Bos Hyundai Blak-Blakan Soal Penantang Veloz Hybrid Hingga Mobnas

 Presiden Direktur Hyundai Indonesia sebut pihaknya akan menghadirkan penantang Toyota Veloz hybrid dan ajukan diri untuk proyek mobil nasional.

Ju Hun Lee, Presiden Direktur PT Hyundai Motor Indonesia (HMID) buka suara setelah menyimak diluncurkannya Toyota Veloz Hybrid di Gaikindo Jakarta Auto Week (GJAW) 2025. Dan diakuinya bahwa Hyundai telah mempersiapkan mesin hybrid berkapasitas 1.5 liter.

"Kami sedang mempersiapkan mesin tersebut dan akan digunakan pada Stargazer generasi selanjutnya," jelas Lee saat ramah tamah bersama media di Tangerang, Jumat (21/11/2025).

Namun Ia belum memberikan kepastian kapan Stargazer bermesin hybrid tersebut diluncurkan karena terkait erat dengan strategi global Hyundai.

Hyundai Stargazer Cartenz

"Stargazer Hybrid belum akan muncul tahun depan.

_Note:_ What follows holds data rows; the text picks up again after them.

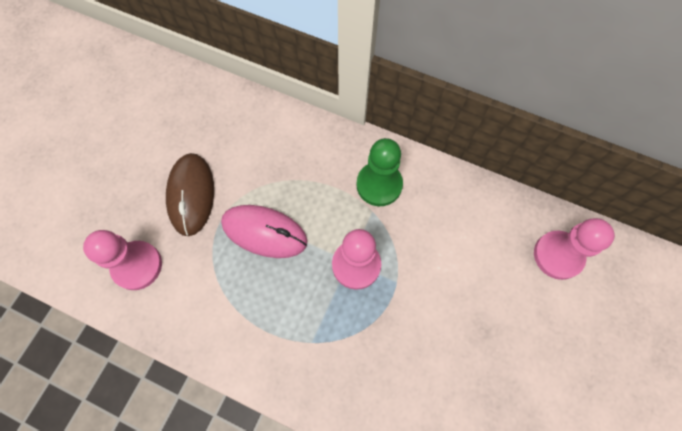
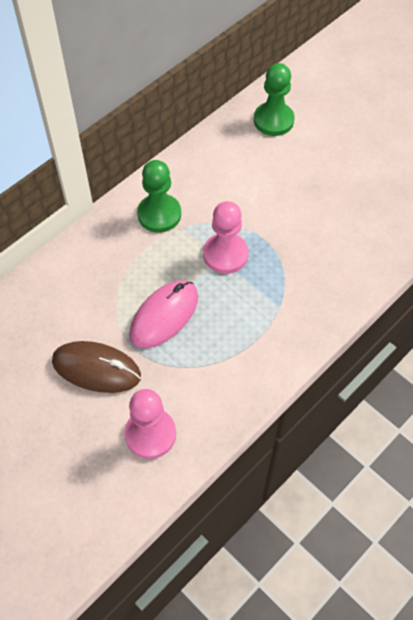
camera: 70 degrees left, 10 degrees down
pink pawn [534,218,615,280] -> green pawn [254,63,294,136]

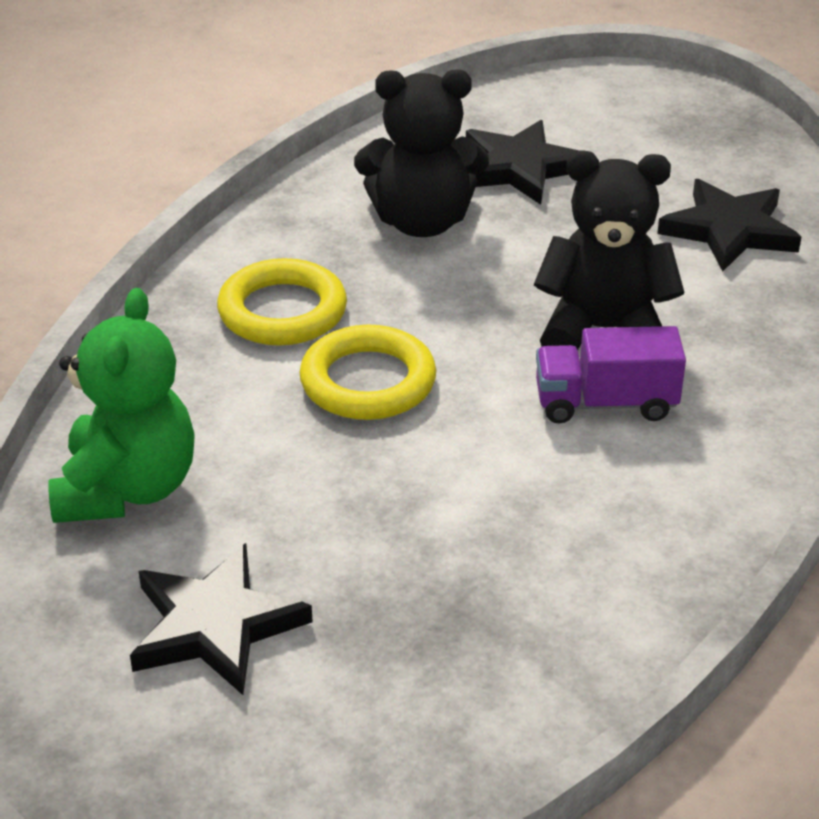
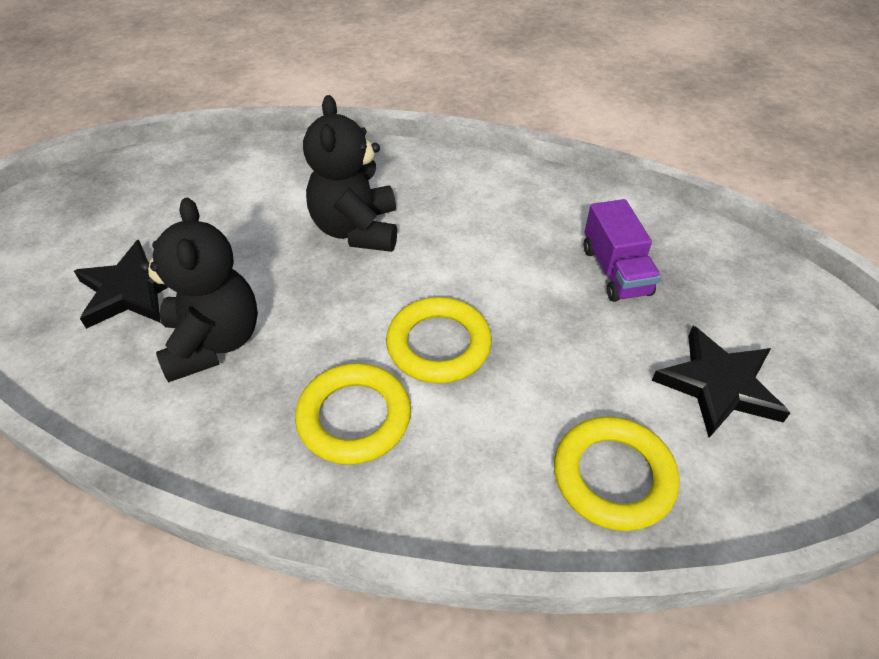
camera: 100 degrees left, 10 degrees up
green teddy bear [48,288,195,523] -> yellow ring [554,416,679,531]
purple truck [536,326,686,424] -> purple truck moved to [584,199,661,302]
black star [657,179,801,272] -> none

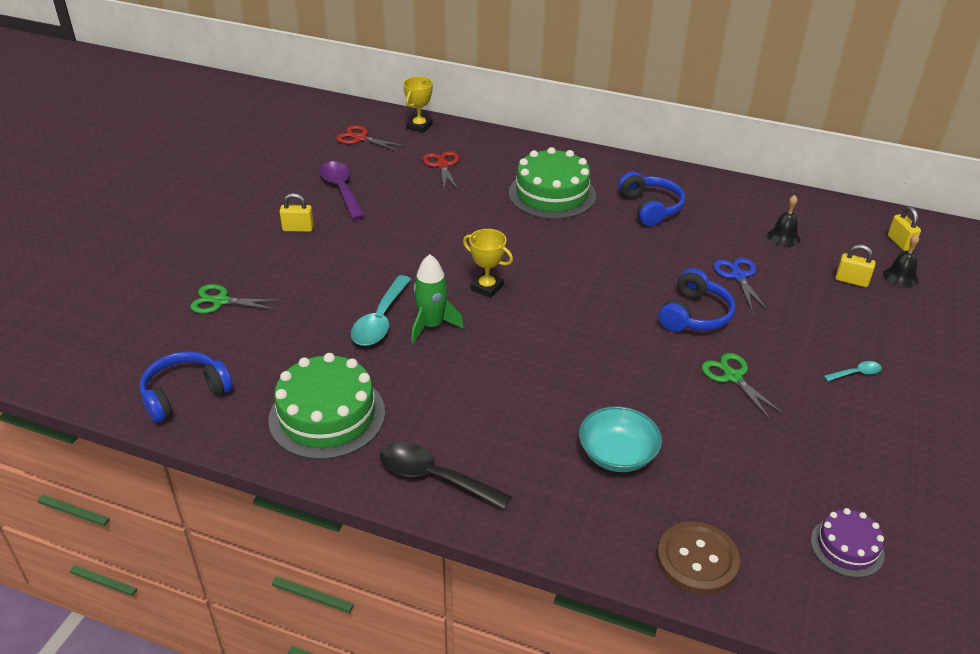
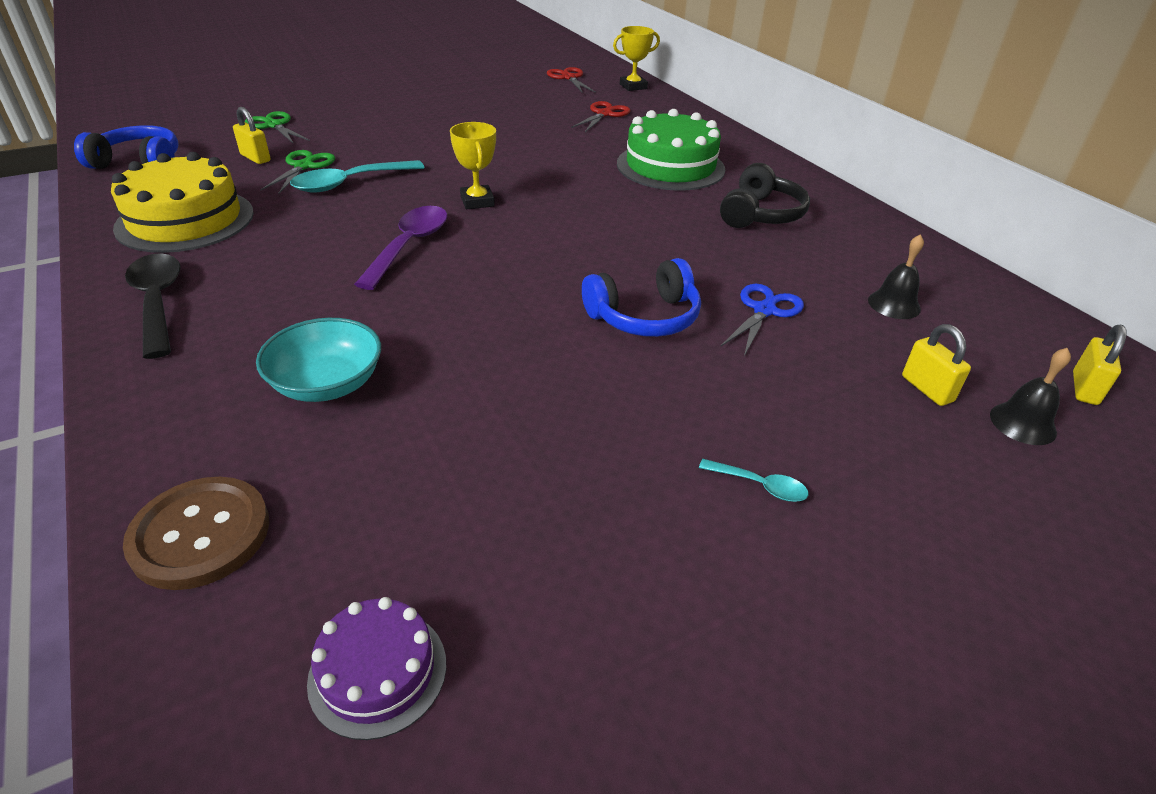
camera: 40 degrees right, 0 degrees up
green cake [268,353,385,460] -> yellow cake [111,152,254,253]
yellow padlock [279,193,314,232] -> yellow padlock moved to [233,107,271,164]
purple spoon [319,161,365,220] -> purple spoon moved to [354,206,448,290]
green rocket [411,254,464,344] -> none
blue headphones [618,172,685,226] -> black headphones [720,163,810,228]
green scissors [702,353,783,419] -> green scissors moved to [260,150,335,194]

Strategi Hyundai berbeda dengan pabrikan Jepang  karena kami fokus untuk mengembangkan hybrid untuk segmen atas seperti Santa Fe, Palisade dan Tucson" ungkap Lee.

Dalam hal ini Lee juga menambahkan bahwa pihaknya mengakui ada kesalahan strategi yang membuat penjualan Stargazer kurang memuaskan.

"Saya pikir fokus kami salah. Ada Avanza, Veloz, Xpander serta banyak lainnya di Indonesia, kami terlalu serakah dan ingin menantang semuanya. Jadi saya pikir kami perlu menetapkan target utama saja, Avanza, Xpander atau Veloz," kata Lee.

Hyundai Ajukan Proposal Mobil Nasional

Lee juga menyinggung soal keinginan Hyundai berpartisipasi dalam pembuatan mobil nasional (mobnas) yang akan menjadi proyek nasional Pemerintah Indonesia. Ia menyebut bahwa pihaknya menawarkan konsep EV 7-penumpang sebagai mobnas. 

"Kami sudah menjelaskan spesifikasinya. Memang ini sedikit berbeda dengan permintaan dari Pemerintah. Saya pikir mereka sedang meninjau proposal kami," jelas Lee.

Ia juga menambahkan sejatinya pemerintah Indonesia memiliki beberapa desain, mobil militer dan penumpang. Untuk milter Hyundai tegas tidak bisa memenuhi permintaan.

Toyota Veloz Hybrid EV

Sementara untuk memenuhi permintaan desain mobil penumpang menurut Lee pihak Hyundai tidak bisa memenuhi permintaan tersebut karena periode waktu pengembangan. 

"Pengembangan tersebut memakan waktu terlalu lama karena mulai dari awal dari desain juga pengembangannya.  Jadi kami membuat proposal berdasarkan apa yang bisa dilakukan dan masih menunggu fedbacknya," kata Lee.